#### Stored data:
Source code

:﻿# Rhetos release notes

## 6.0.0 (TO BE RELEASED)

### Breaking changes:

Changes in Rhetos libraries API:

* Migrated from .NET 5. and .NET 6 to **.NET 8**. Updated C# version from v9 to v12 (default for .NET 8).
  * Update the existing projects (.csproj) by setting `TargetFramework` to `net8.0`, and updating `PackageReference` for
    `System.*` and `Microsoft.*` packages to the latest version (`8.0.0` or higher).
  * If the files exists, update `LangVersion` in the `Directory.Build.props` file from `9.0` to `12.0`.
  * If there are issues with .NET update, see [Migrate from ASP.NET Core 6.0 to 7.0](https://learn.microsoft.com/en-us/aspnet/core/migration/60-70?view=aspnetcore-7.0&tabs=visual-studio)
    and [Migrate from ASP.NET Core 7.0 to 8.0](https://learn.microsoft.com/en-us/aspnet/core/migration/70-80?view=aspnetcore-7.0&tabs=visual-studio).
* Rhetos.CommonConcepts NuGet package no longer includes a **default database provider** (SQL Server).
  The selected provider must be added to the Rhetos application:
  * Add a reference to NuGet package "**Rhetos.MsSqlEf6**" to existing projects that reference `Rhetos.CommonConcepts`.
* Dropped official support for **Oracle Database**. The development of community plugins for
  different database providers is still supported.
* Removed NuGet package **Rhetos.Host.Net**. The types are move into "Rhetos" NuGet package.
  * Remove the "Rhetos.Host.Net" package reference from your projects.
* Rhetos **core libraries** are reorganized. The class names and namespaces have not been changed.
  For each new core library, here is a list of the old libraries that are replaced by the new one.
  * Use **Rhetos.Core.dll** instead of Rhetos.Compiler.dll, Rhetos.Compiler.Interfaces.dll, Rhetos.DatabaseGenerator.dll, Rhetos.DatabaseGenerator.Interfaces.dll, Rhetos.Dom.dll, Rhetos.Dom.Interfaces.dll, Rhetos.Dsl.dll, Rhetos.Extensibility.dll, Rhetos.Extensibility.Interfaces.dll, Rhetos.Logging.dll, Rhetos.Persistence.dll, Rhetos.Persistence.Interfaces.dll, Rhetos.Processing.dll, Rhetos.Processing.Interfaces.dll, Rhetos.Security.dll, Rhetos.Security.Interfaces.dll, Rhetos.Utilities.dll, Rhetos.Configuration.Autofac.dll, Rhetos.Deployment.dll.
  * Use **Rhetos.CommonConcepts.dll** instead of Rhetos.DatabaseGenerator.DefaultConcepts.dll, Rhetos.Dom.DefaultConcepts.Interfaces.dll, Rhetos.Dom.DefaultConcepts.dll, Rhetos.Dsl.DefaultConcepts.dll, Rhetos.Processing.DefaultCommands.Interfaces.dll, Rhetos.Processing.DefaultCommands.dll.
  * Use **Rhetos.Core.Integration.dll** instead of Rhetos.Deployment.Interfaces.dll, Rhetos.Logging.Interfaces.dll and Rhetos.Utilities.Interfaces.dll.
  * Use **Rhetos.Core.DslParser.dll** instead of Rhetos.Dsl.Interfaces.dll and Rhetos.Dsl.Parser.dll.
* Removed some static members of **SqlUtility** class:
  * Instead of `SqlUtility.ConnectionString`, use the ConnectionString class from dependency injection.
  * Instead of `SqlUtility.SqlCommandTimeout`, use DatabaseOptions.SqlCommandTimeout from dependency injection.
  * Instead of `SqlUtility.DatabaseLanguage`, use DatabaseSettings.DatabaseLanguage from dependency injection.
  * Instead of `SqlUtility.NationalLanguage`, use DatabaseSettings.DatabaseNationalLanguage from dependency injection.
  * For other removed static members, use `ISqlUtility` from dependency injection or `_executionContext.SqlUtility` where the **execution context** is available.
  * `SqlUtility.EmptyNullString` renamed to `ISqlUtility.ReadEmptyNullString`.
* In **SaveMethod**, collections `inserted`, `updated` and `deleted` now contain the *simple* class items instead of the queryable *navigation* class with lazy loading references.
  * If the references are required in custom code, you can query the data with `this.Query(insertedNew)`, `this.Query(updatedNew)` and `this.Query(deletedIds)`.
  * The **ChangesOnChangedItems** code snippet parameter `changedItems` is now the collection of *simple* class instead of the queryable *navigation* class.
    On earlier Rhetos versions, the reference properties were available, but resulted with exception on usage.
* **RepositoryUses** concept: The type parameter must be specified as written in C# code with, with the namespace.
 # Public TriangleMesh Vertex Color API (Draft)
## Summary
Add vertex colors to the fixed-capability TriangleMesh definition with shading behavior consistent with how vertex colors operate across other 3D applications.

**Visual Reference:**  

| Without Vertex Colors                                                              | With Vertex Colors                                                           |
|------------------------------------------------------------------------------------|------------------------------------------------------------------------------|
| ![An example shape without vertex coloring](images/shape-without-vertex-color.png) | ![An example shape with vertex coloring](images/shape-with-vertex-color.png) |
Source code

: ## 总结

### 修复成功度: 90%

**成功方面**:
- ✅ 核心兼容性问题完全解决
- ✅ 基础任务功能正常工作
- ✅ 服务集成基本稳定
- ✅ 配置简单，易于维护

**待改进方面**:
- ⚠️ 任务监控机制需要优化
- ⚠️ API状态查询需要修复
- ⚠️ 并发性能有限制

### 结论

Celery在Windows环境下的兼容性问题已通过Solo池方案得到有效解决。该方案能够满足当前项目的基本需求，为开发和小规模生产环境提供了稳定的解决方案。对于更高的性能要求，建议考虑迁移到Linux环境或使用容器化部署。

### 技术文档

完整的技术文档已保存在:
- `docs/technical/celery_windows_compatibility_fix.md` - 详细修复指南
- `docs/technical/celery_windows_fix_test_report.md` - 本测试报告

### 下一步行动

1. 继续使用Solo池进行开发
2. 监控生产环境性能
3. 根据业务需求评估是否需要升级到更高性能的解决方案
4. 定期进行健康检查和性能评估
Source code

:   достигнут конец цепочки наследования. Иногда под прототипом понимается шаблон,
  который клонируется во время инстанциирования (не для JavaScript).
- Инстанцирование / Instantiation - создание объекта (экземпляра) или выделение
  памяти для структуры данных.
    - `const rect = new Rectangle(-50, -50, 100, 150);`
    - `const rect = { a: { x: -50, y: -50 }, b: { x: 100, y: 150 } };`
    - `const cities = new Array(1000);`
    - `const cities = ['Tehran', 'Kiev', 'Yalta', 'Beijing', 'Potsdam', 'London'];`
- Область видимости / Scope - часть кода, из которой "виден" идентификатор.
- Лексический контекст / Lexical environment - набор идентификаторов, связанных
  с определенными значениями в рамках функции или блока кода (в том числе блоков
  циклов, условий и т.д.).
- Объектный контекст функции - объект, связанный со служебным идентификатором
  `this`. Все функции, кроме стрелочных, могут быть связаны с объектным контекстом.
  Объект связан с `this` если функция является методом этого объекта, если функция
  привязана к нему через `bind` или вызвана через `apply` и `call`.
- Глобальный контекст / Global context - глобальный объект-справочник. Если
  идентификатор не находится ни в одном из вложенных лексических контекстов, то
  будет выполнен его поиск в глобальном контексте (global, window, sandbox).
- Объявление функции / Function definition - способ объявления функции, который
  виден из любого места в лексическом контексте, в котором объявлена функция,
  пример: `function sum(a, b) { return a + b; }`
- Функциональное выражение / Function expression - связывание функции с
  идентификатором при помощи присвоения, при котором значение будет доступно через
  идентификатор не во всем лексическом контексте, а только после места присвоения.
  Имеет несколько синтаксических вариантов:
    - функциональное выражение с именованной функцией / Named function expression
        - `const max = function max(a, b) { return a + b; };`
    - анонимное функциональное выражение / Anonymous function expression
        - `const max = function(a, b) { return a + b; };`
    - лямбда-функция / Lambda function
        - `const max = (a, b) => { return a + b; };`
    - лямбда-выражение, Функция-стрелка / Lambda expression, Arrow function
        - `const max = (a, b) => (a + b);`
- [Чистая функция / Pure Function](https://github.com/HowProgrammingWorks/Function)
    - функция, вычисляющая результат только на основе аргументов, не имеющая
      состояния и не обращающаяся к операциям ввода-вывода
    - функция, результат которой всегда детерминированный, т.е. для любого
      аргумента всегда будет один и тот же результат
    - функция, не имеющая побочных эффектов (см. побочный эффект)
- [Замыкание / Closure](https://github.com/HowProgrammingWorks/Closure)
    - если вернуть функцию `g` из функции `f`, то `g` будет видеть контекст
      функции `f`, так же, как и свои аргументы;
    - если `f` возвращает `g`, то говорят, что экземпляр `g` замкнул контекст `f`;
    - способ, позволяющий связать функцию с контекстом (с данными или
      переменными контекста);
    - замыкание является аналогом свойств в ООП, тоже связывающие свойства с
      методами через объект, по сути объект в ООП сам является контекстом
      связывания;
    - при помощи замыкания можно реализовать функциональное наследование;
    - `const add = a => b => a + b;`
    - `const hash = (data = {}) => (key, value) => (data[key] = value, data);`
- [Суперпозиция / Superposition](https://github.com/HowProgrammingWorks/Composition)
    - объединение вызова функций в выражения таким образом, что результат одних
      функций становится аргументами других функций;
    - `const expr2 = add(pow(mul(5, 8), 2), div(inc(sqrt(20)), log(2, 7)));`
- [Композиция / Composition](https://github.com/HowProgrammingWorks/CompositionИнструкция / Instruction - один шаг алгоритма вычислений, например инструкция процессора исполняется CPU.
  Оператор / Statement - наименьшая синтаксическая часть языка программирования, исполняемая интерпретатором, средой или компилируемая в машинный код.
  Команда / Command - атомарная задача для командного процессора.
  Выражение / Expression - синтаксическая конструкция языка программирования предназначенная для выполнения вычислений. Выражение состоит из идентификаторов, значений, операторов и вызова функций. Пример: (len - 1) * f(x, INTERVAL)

#### Directive:
Write out everything from the start of the material down to and including the line containing "Changes in Rhetos", with "Breaking" replaced by "Major" and nothing else changed.

#### Finished exercise:
Source code

:﻿# Rhetos release notes

## 6.0.0 (TO BE RELEASED)

### Major changes:

Changes in Rhetos libraries API:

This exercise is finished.